Today, no one thinks anymore of the shock, controversy, and indignation of that bigoted, provincial, and skeptical Italy that was outraged by those images that were so new, intense, and still unmistakable today. The Censor Board, having examined the film, restricted its viewing to people over the age of 16. Mario Verdone, film critic, father of actor Carlo Verdone, declared it a masterpiece and so did Alberto Moravia and Pierpaolo Pasolini, the intellectual elite of the time. However, if you ask tourists today what is ‘La Dolce Vita’, they don't think of Fellini's film, most haven't even seen it–the younger ones don't even know what it is–but they look at you wide-eyed and go: “A good pasta dish?”

Tourists, mostly in search of some form of ‘Dolce Vita,’ which, however, is now only the faded memory of Federico Fellini's masterpiece and resembles more the name of a restaurant, a coffee shop, a dessert or a pasta dish

Tourists who come to Italy often do not really know why they are doing it either, or rather they do, but cannot explain it well. I ask a young 20-year-old American woman from Virginia what made her come to Rome. She replies: “The Colosseum.” What about the Trevi Fountain, the one from La Dolce Vita? I ask her. "I don't know it.”

Her mother, a robust 45-year-old, instead knows what the Trevi Fountain is, but she too is in love with the Colosseum: “Coming from the airport, it is one of the first things I saw, I couldn’t believe it... wonderful! Like the Piza.” What? “The Piza, the tower, the other time we came to Italy, we went to Pisa, but the Piza was closed, we didn’t get to see it....”

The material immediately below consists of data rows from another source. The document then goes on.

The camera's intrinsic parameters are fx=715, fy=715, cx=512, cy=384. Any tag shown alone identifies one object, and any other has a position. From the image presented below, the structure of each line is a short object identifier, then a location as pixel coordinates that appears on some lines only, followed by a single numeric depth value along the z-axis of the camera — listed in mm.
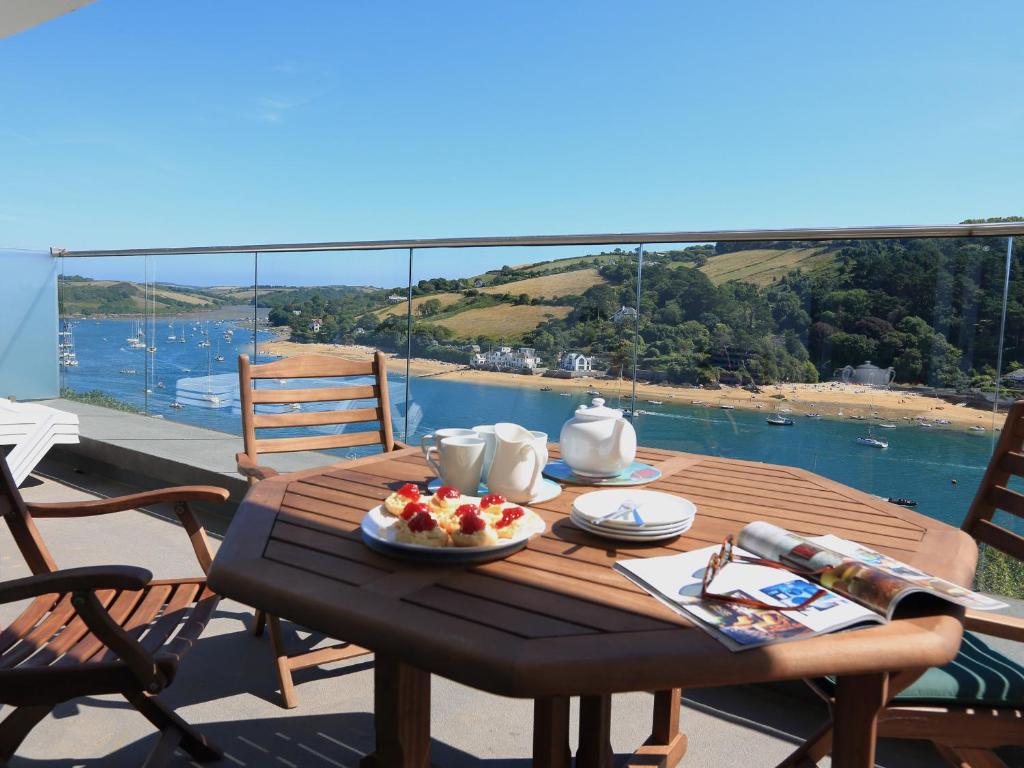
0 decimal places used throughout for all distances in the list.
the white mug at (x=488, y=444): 1371
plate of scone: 1033
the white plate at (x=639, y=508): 1135
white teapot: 1440
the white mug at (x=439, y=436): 1412
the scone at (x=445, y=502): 1105
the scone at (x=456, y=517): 1052
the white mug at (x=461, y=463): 1309
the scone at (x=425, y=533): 1038
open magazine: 859
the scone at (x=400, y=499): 1163
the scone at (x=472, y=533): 1033
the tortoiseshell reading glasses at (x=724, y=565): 908
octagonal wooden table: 784
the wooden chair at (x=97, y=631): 1244
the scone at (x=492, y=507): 1097
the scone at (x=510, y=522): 1080
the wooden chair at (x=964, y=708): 1213
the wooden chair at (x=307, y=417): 2093
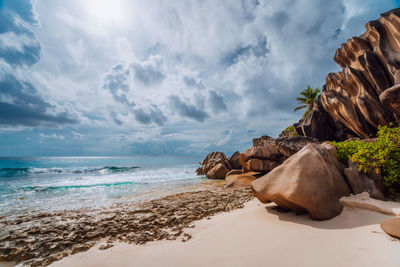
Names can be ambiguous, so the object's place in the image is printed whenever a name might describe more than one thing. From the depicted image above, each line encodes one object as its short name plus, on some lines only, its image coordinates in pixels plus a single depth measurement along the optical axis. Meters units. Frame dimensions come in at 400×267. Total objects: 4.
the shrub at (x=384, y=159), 4.83
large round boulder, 4.06
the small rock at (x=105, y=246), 4.02
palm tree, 38.18
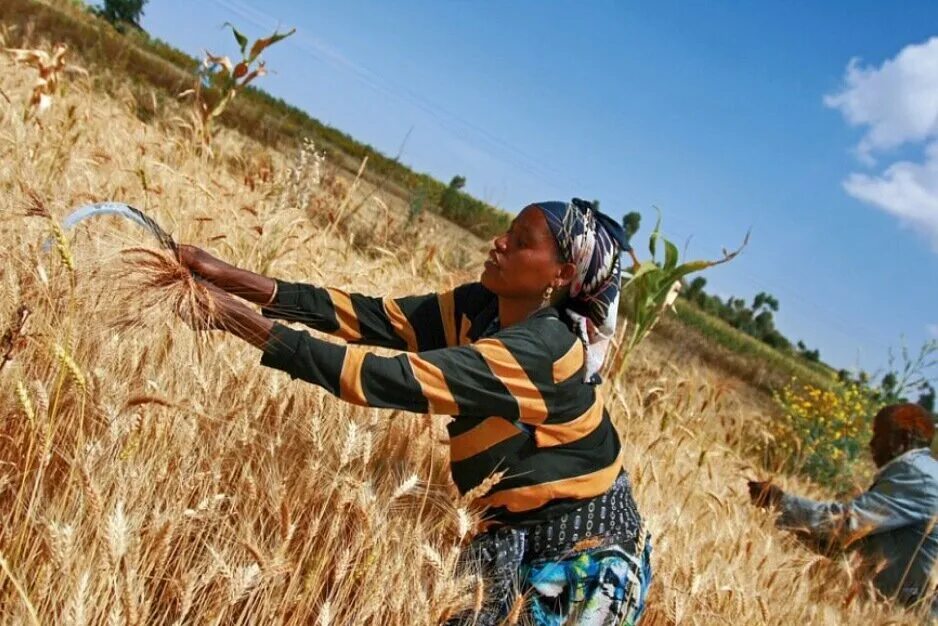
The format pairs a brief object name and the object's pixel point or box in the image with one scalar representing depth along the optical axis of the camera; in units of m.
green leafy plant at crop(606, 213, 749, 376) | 3.47
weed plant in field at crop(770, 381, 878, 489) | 6.79
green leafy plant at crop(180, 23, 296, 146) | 4.29
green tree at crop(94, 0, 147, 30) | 34.75
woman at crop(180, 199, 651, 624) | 1.62
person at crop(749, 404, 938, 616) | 3.23
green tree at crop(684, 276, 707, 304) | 30.92
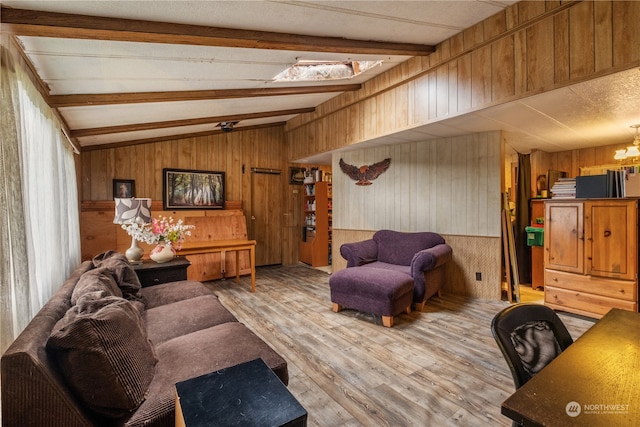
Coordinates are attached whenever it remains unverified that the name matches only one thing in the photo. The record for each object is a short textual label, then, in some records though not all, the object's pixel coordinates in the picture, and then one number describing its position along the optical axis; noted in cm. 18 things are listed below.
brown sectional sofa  93
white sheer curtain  119
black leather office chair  102
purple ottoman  294
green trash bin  409
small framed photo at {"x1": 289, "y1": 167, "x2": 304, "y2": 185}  653
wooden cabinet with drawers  287
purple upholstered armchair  326
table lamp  299
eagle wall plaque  474
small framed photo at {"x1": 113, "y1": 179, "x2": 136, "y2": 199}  469
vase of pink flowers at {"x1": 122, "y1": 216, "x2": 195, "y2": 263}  312
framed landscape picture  509
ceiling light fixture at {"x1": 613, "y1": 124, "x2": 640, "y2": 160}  340
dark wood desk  69
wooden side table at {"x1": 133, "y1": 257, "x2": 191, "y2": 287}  301
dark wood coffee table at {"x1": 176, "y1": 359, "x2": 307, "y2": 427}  85
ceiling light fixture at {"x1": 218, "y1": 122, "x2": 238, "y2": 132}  474
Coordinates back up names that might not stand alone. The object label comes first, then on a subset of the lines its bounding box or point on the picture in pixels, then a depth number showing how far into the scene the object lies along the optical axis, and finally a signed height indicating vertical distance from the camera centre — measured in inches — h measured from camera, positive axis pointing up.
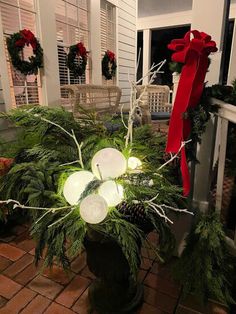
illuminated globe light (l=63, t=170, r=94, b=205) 31.5 -12.4
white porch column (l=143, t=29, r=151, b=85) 242.4 +43.4
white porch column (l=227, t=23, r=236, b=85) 85.4 +9.9
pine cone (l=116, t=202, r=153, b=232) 33.7 -16.9
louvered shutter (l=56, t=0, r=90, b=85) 124.4 +34.8
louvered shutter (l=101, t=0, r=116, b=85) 161.5 +44.5
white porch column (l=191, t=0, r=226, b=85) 47.2 +14.2
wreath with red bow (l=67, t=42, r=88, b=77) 129.6 +17.8
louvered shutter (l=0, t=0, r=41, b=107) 96.7 +24.0
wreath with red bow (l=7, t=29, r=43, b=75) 95.5 +16.7
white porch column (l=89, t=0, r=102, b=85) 145.0 +30.7
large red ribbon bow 39.4 +1.7
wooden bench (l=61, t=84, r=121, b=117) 126.2 -3.1
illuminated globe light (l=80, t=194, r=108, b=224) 28.1 -13.7
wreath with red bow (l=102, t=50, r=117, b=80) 165.3 +18.7
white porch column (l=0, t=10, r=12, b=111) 93.7 +5.3
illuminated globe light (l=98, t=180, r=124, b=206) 30.9 -12.9
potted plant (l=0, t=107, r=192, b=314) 30.2 -13.9
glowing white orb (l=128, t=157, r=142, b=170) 36.5 -10.8
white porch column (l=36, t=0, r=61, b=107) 109.2 +19.5
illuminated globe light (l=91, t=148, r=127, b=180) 31.9 -9.6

To tour Rome for three days, the family from Virginia booked two private vans, for a total of €1,700. The men are extra-large but the cost still seemed too steep to me. However, they are not complaining. They came to Italy and to Rome for the monuments, the Colosseum, in particular, but they also go crazy for the food and shopping: the clothes, the fashion... let's say the Made in Italy label, or rather, Italian style, Italian taste, the one that Fellini channeled with La Dolce Vita, and that is now booming again. The Virginians have no hesitation in describing it: “It's the journey of a lifetime!”

For, them, traveling to Italy is a dream come true.